In a report endorsed by both its Republican and Democratic leaders, the House intelligence committee said Snowden was “not a whistleblower” as he has claimed.
Most of the material he stole from the NSA was not about invasions of privacy, but revealed intelligence and defense programs of great interest to America’s foreign adversaries, it said.
The committee said that while the “full scope” of damage caused by Snowden’s disclosures remains unknown, a review of materials he allegedly compromised “makes clear that he handed over secrets that protect American troops overseas and secrets that provide vital defenses against terrorists and nation-states.”
The committee released only a four-page summary of what it said was a 36-page investigative report that remains Top Secret, but the summary contained strong words about Snowden’s actions and background.
The report contains previously unreported allegations about Snowden and his possible motives for taking government secrets. It alleges that Snowden, who took refuge in Moscow after fleeing to Hong Kong, “was and remains a serial exaggerator and fabricator.”

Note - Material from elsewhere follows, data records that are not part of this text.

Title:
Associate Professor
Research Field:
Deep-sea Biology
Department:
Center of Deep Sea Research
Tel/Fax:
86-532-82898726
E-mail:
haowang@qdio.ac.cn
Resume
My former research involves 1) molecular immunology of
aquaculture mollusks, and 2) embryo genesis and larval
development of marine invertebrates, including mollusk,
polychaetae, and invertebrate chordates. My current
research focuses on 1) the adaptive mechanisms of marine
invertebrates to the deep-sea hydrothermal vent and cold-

It says his official employment records show that while he claimed to have left U.S. Army basic training because of broken legs, in fact he “washed out because of shin splits.” The report says Snowden claimed to have obtained a high-school graduation equivalent, but in fact never did.
It also says he claimed to have worked as a “senior advisor” for the CIA when in fact he was an entry-level computer technician.

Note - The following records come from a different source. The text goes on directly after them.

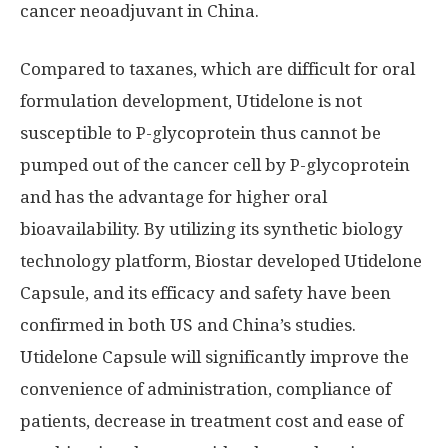
cancer neoadjuvant in China.
Compared to taxanes, which are difficult for oral
formulation development, Utidelone is not
susceptible to P-glycoprotein thus cannot be
pumped out of the cancer cell by P-glycoprotein
and has the advantage for higher oral
bioavailability. By utilizing its synthetic biology
technology platform, Biostar developed Utidelone
Capsule, and its efficacy and safety have been
confirmed in both US and
China’s
studies.
Utidelone Capsule will significantly improve the
convenience of administration, compliance of
patients, decrease in treatment cost and ease of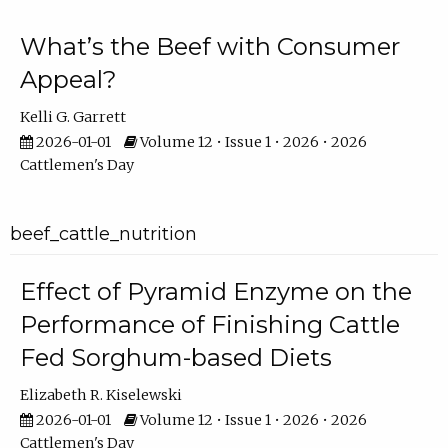
What’s the Beef with Consumer
Appeal?
Kelli G. Garrett
2026-01-01
Volume 12 • Issue 1 • 2026 • 2026
Cattlemen's Day
beef_cattle_nutrition
Effect of Pyramid Enzyme on the
Performance of Finishing Cattle
Fed Sorghum-based Diets
Elizabeth R. Kiselewski
2026-01-01
Volume 12 • Issue 1 • 2026 • 2026
Cattlemen's Day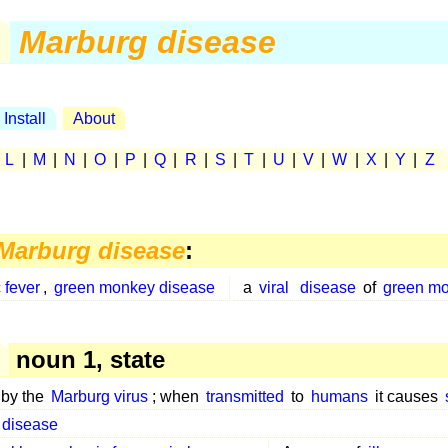
Marburg disease
Install
About
|
L
|
M
|
N
|
O
|
P
|
Q
|
R
|
S
|
T
|
U
|
V
|
W
|
X
|
Y
|
Z
Marburg disease
:
 fever
,
green monkey disease
a
viral
disease
of
green m
noun 1, state
by the
Marburg virus
; when
transmitted
to
humans
it causes
 disease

While the report says Snowden “stole 1.5 million sensitive documents,” other sources who have examined materials he turned over to media outlets say that the total is between 200,000 and 300,000 documents.

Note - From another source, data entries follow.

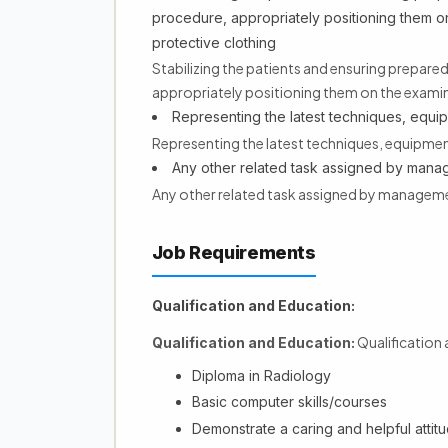
procedure, appropriately positioning them o
protective clothing
Stabilizing the patients and ensuring prepar
appropriately positioning them on the examin
Representing the latest techniques, equi
Representing the latest techniques, equipmen
Any other related task assigned by man
Any other related task assigned by managem
Job Requirements
Qualification and Education:
Qualification
Qualification and Education:
Diploma in Radiology
Basic computer skills/courses
Demonstrate a caring and helpful attitud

Some U.S. officials involved in Snowden-related investigations acknowledge that the U.S. government does not know how many documents Snowden downloaded, and that the 1.5 million figure is an estimate.
The report also disputes Snowden’s motives for taking and leaking classified information, saying he got into a “workplace spat” with NSA managers in June 2012 over how to manage computer updates. It says a contracting officer reprimanded him for failing to follow proper grievance procedures, and he began downloading classified information two weeks later.
However, in 2013, Reuters quoted U.S. officials and other sources familiar with the matter as saying that Snowden began downloading such data in April 2012, almost a year earlier than had previously been reported at the time.
The issuance of the House committee report coincided with the release of “Snowden”, a movie directed by Oliver Stone that portrays him as a whistleblower and hero. On Wednesday, prominent human rights advocates urged President Barack Obama to pardon Snowden before leaving office in January.
U.S. officials have said Obama is not considering a pardon for Snowden, who is facing U.S. criminal charges for providing classified information to unauthorized persons.
Ben Wizner, an attorney with the American Civil Liberties Union who represents Snowden, dismissed the House committee report as lacking substance.
Wizner said the report’s release a day before the Snowden film opens “is evidence that people in the intelligence community are taking us seriously, that they are concerned that Oliver Stone’s movie will help solidify Snowden’s image as a true patriot, which he is.”